* _GOAL OF THE EXERCISE_
Copy each of the items below word for word, with every line unchanged.

* _RECORDS PROVIDED_
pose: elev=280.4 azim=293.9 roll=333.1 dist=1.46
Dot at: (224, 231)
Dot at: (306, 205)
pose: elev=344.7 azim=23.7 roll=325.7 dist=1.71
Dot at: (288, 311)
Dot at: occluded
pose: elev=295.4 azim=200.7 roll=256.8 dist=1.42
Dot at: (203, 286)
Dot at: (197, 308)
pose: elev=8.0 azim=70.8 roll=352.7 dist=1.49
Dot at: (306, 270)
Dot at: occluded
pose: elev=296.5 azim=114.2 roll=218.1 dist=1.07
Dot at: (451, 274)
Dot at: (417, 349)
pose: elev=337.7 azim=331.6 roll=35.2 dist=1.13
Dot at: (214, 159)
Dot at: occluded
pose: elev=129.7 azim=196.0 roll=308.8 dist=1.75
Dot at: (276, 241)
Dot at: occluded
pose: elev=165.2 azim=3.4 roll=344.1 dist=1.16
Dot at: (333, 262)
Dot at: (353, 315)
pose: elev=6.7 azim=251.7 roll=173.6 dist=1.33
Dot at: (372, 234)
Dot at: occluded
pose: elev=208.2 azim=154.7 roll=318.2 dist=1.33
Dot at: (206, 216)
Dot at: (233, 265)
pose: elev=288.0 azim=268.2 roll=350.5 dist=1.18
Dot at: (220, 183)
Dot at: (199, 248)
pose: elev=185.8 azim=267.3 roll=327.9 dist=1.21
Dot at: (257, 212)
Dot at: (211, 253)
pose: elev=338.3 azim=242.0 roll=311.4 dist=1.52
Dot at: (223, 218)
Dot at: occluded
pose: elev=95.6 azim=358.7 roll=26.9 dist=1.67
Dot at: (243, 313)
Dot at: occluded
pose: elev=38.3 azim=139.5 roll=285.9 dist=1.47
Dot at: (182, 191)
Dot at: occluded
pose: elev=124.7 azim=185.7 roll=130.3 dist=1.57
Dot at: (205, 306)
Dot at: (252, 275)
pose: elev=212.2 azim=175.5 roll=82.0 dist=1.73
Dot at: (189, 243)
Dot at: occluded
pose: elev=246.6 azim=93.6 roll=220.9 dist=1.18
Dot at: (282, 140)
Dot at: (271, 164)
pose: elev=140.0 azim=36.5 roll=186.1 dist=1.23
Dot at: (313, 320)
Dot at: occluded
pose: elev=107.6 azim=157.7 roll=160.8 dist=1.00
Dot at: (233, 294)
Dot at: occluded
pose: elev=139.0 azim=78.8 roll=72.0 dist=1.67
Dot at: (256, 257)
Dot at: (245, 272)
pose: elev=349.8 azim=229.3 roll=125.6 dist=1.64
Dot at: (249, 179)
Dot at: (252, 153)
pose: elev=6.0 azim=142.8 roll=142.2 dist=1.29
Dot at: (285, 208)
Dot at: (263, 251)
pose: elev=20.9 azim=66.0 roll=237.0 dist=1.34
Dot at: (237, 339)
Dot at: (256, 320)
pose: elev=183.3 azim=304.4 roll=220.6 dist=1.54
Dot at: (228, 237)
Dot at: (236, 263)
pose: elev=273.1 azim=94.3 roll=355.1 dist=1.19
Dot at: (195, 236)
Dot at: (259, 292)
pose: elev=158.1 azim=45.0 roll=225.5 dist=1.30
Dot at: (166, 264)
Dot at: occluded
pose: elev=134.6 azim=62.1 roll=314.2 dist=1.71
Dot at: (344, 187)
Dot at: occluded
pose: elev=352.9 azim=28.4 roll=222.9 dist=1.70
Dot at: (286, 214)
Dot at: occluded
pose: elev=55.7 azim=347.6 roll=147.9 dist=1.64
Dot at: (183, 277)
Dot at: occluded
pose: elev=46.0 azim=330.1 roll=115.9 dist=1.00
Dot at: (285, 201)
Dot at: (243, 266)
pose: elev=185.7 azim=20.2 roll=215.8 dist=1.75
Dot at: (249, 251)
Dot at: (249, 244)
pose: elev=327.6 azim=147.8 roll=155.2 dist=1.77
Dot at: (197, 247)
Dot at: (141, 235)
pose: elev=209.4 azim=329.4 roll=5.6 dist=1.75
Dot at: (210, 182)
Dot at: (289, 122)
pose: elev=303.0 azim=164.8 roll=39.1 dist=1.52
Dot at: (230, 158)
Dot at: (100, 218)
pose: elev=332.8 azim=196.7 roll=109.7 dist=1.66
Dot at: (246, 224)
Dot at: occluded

* _EXERCISE OUTPUT_
pose: elev=280.4 azim=293.9 roll=333.1 dist=1.46
Dot at: (224, 231)
Dot at: (306, 205)
pose: elev=344.7 azim=23.7 roll=325.7 dist=1.71
Dot at: (288, 311)
Dot at: occluded
pose: elev=295.4 azim=200.7 roll=256.8 dist=1.42
Dot at: (203, 286)
Dot at: (197, 308)
pose: elev=8.0 azim=70.8 roll=352.7 dist=1.49
Dot at: (306, 270)
Dot at: occluded
pose: elev=296.5 azim=114.2 roll=218.1 dist=1.07
Dot at: (451, 274)
Dot at: (417, 349)
pose: elev=337.7 azim=331.6 roll=35.2 dist=1.13
Dot at: (214, 159)
Dot at: occluded
pose: elev=129.7 azim=196.0 roll=308.8 dist=1.75
Dot at: (276, 241)
Dot at: occluded
pose: elev=165.2 azim=3.4 roll=344.1 dist=1.16
Dot at: (333, 262)
Dot at: (353, 315)
pose: elev=6.7 azim=251.7 roll=173.6 dist=1.33
Dot at: (372, 234)
Dot at: occluded
pose: elev=208.2 azim=154.7 roll=318.2 dist=1.33
Dot at: (206, 216)
Dot at: (233, 265)
pose: elev=288.0 azim=268.2 roll=350.5 dist=1.18
Dot at: (220, 183)
Dot at: (199, 248)
pose: elev=185.8 azim=267.3 roll=327.9 dist=1.21
Dot at: (257, 212)
Dot at: (211, 253)
pose: elev=338.3 azim=242.0 roll=311.4 dist=1.52
Dot at: (223, 218)
Dot at: occluded
pose: elev=95.6 azim=358.7 roll=26.9 dist=1.67
Dot at: (243, 313)
Dot at: occluded
pose: elev=38.3 azim=139.5 roll=285.9 dist=1.47
Dot at: (182, 191)
Dot at: occluded
pose: elev=124.7 azim=185.7 roll=130.3 dist=1.57
Dot at: (205, 306)
Dot at: (252, 275)
pose: elev=212.2 azim=175.5 roll=82.0 dist=1.73
Dot at: (189, 243)
Dot at: occluded
pose: elev=246.6 azim=93.6 roll=220.9 dist=1.18
Dot at: (282, 140)
Dot at: (271, 164)
pose: elev=140.0 azim=36.5 roll=186.1 dist=1.23
Dot at: (313, 320)
Dot at: occluded
pose: elev=107.6 azim=157.7 roll=160.8 dist=1.00
Dot at: (233, 294)
Dot at: occluded
pose: elev=139.0 azim=78.8 roll=72.0 dist=1.67
Dot at: (256, 257)
Dot at: (245, 272)
pose: elev=349.8 azim=229.3 roll=125.6 dist=1.64
Dot at: (249, 179)
Dot at: (252, 153)
pose: elev=6.0 azim=142.8 roll=142.2 dist=1.29
Dot at: (285, 208)
Dot at: (263, 251)
pose: elev=20.9 azim=66.0 roll=237.0 dist=1.34
Dot at: (237, 339)
Dot at: (256, 320)
pose: elev=183.3 azim=304.4 roll=220.6 dist=1.54
Dot at: (228, 237)
Dot at: (236, 263)
pose: elev=273.1 azim=94.3 roll=355.1 dist=1.19
Dot at: (195, 236)
Dot at: (259, 292)
pose: elev=158.1 azim=45.0 roll=225.5 dist=1.30
Dot at: (166, 264)
Dot at: occluded
pose: elev=134.6 azim=62.1 roll=314.2 dist=1.71
Dot at: (344, 187)
Dot at: occluded
pose: elev=352.9 azim=28.4 roll=222.9 dist=1.70
Dot at: (286, 214)
Dot at: occluded
pose: elev=55.7 azim=347.6 roll=147.9 dist=1.64
Dot at: (183, 277)
Dot at: occluded
pose: elev=46.0 azim=330.1 roll=115.9 dist=1.00
Dot at: (285, 201)
Dot at: (243, 266)
pose: elev=185.7 azim=20.2 roll=215.8 dist=1.75
Dot at: (249, 251)
Dot at: (249, 244)
pose: elev=327.6 azim=147.8 roll=155.2 dist=1.77
Dot at: (197, 247)
Dot at: (141, 235)
pose: elev=209.4 azim=329.4 roll=5.6 dist=1.75
Dot at: (210, 182)
Dot at: (289, 122)
pose: elev=303.0 azim=164.8 roll=39.1 dist=1.52
Dot at: (230, 158)
Dot at: (100, 218)
pose: elev=332.8 azim=196.7 roll=109.7 dist=1.66
Dot at: (246, 224)
Dot at: occluded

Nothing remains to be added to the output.